Your task -
Copy the lines below word for word, leaving out the pictures.
◆ ◆ ◆ ◆ ◆
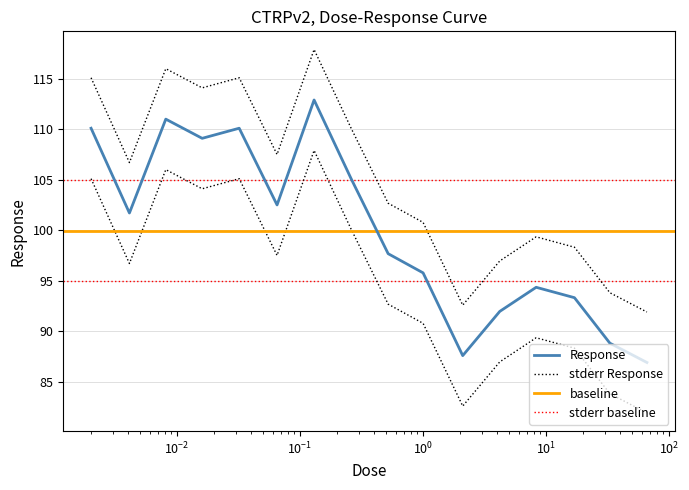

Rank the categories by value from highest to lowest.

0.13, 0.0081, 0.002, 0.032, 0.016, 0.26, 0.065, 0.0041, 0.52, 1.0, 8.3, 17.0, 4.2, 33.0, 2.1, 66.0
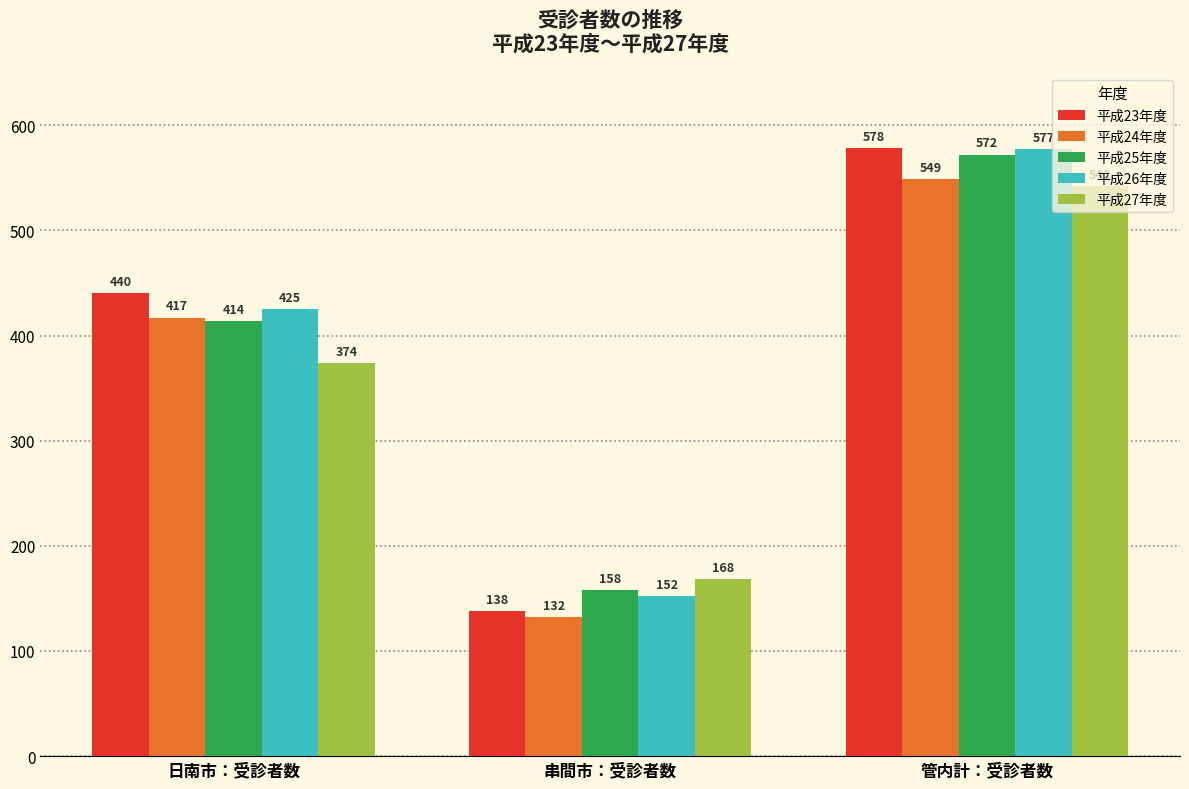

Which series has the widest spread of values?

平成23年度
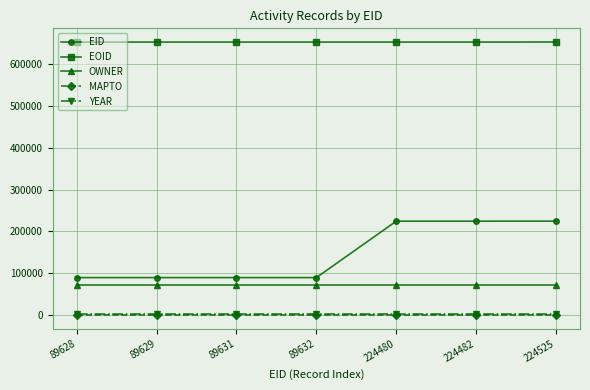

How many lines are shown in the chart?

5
◆ ◆ ◆ ◆ ◆
Output of the task -
Rank the categories by value from highest to lowest.

0.13, 0.0081, 0.002, 0.032, 0.016, 0.26, 0.065, 0.0041, 0.52, 1.0, 8.3, 17.0, 4.2, 33.0, 2.1, 66.0

Which series has the widest spread of values?

平成23年度

How many lines are shown in the chart?

5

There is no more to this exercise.